Lesetext.
::::::
Von Detlef Schmalenberg 16.03.2014, 19:54

Köln - Genau 29 Minuten soll es dauern, bis die Bombe hochgeht. Genug Zeit, um unerkannt zu verschwinden. Aber so kurz wie möglich, damit der Sprengsatz nicht entdeckt wird. Versteckt in einer blauen Sporttasche, hat Marco G. ihn am 10. Dezember 2012 unter einer Sitzbank auf Gleis 1 am Bonner Bahnhof deponiert.

Den Wecker für den Zeitzünder hat er mit einer 20 Zentimeter langen Rohrbombe verbunden. An der Metallröhre, gefüllt mit etwa 115 Gramm einer hochexplosiven Chemikalienmischung, sind durch Klebeband vier Gaskartuschen befestigt. Im Umkreis von drei Metern, so werden Experten später feststellen, kann die Bombe Menschen töten. Aber der Sprengsatz, entdeckt von einem Reisenden, detoniert nicht. Womöglich wurde die "eher fragil" gebaute Zündvorrichtung durch einen Tritt gegen die Tasche beschädigt. Ein Konstruktionsfehler oder der fragile Bau des Zünder habe dazu geführt, dass die explosionsfähige Bombe nicht hochgegangen sei, heißt es in der Anklage gegen Marco G. Der radikal-islamistische Salafist soll laut Bundesanwaltschaft auch die Idee für ein Mordkomplott gegen die Spitze der rechtsextremen Partei "Pro NRW" gehabt haben. Mit drei Komplizen, mit denen er laut Anklage eine terroristische Vereinigung gegründet hat, habe er geplant, den Pro-NRW-Vorsitzenden Markus Beisicht am 13. März 2013 zu ermorden.
::::::
Bereitgestellte Daten.
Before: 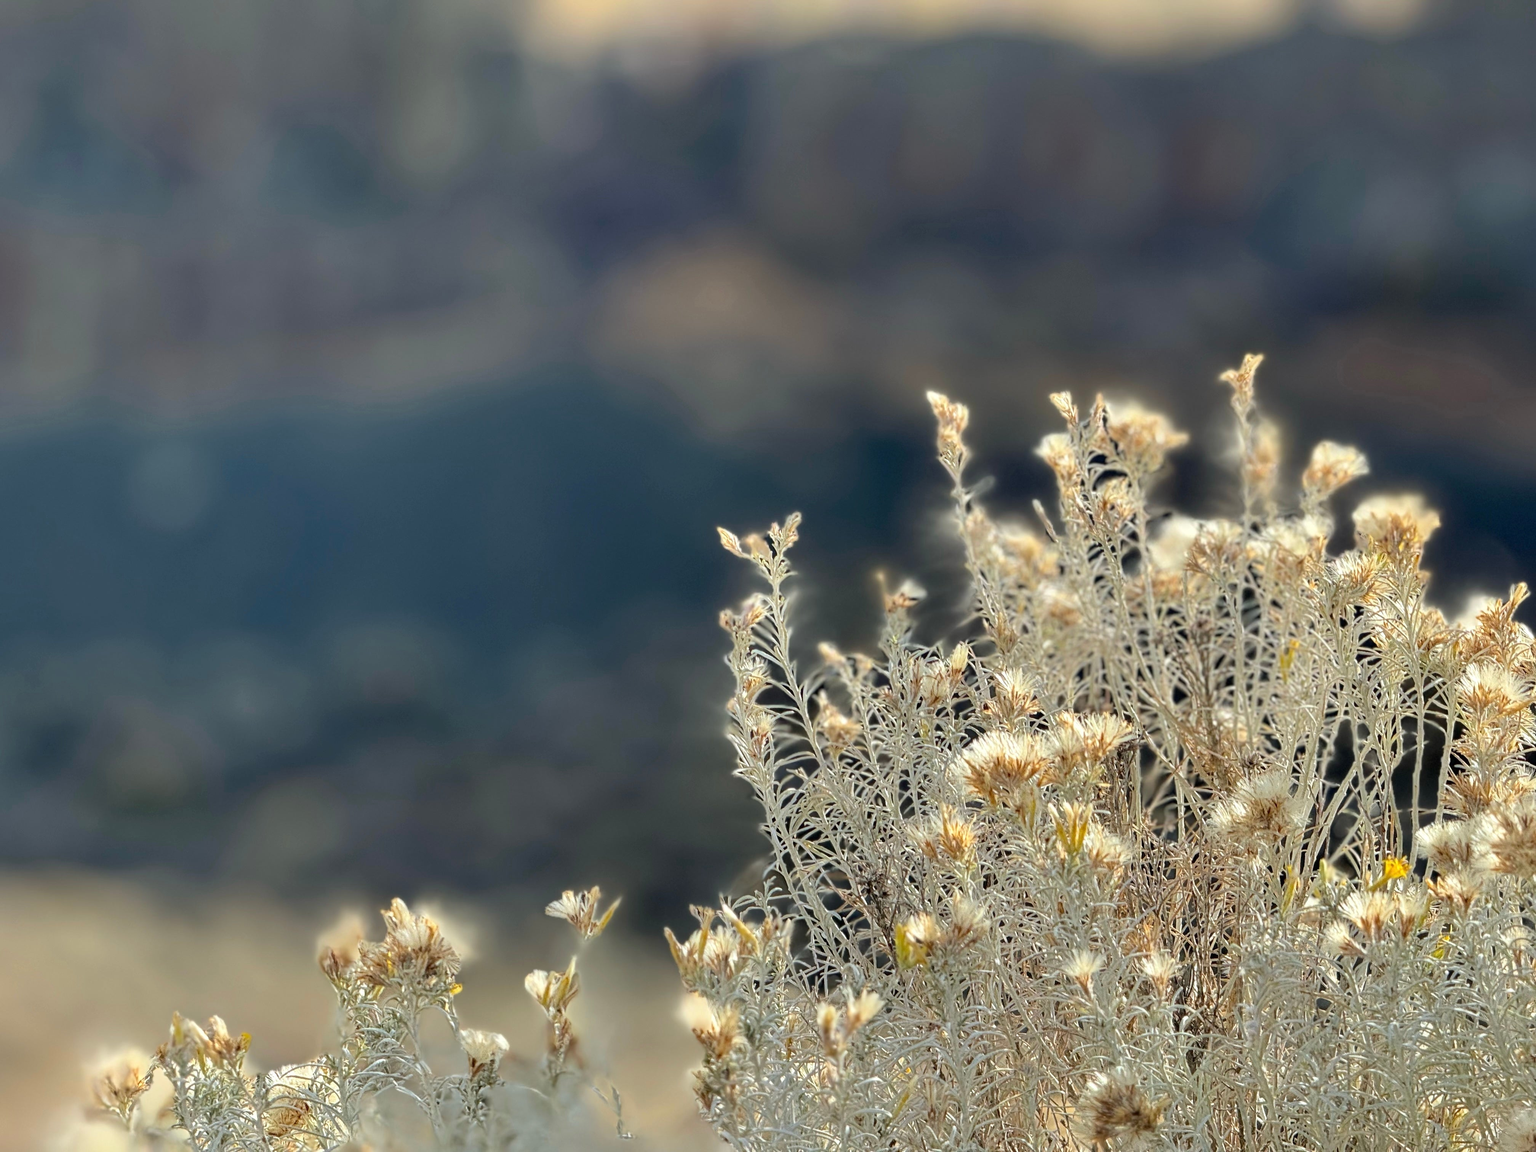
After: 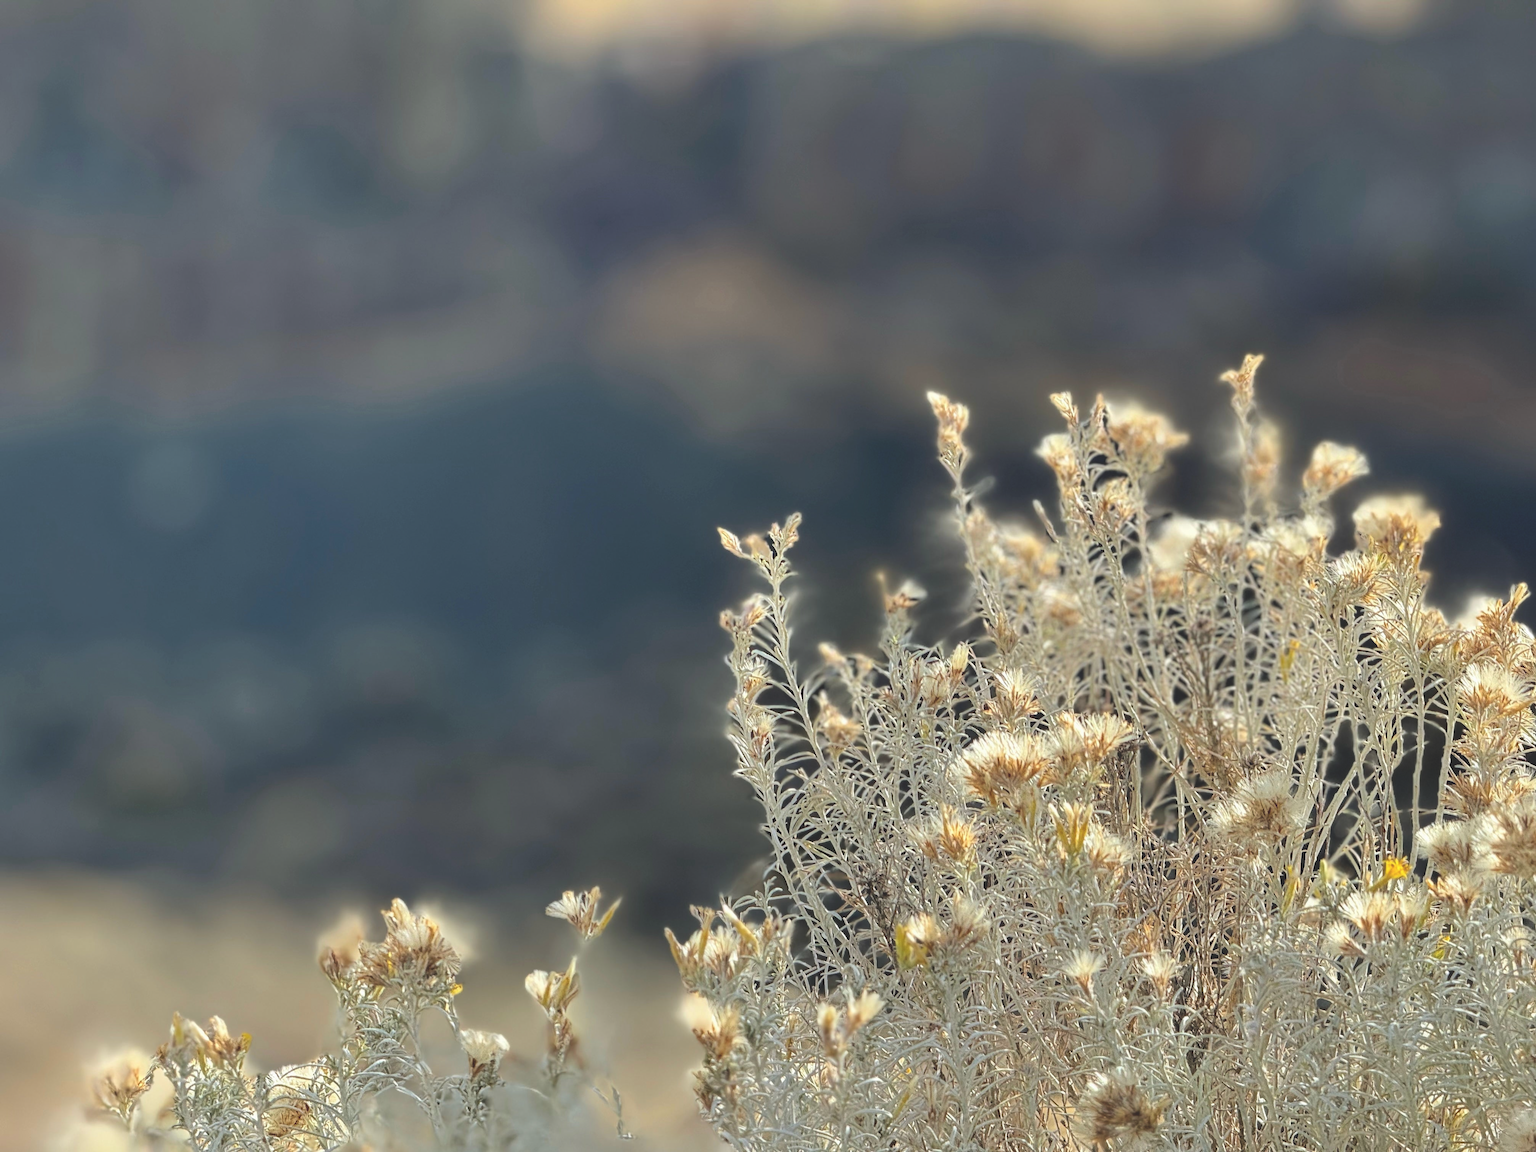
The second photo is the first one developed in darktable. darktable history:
exposure: black level correction -0.023, exposure -0.032 EV, compensate highlight preservation false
::::::
Aufgaben.
**A)** Schreiben Sie den Abschnitt des Lesetextes von „Von Detlef Schmalenberg“ bis einschließlich „Bonner Bahnhof deponiert.“ wortgetreu ab.
**B)** Wer hat den Sprengsatz laut dem Lesetext entdeckt?
Die Zeilen werden für die Bearbeitung nicht benötigt.

Lösungen.
**A)**
Von Detlef Schmalenberg 16.03.2014, 19:54

Köln - Genau 29 Minuten soll es dauern, bis die Bombe hochgeht. Genug Zeit, um unerkannt zu verschwinden. Aber so kurz wie möglich, damit der Sprengsatz nicht entdeckt wird. Versteckt in einer blauen Sporttasche, hat Marco G. ihn am 10. Dezember 2012 unter einer Sitzbank auf Gleis 1 am Bonner Bahnhof deponiert.

**B)** Ein Reisender.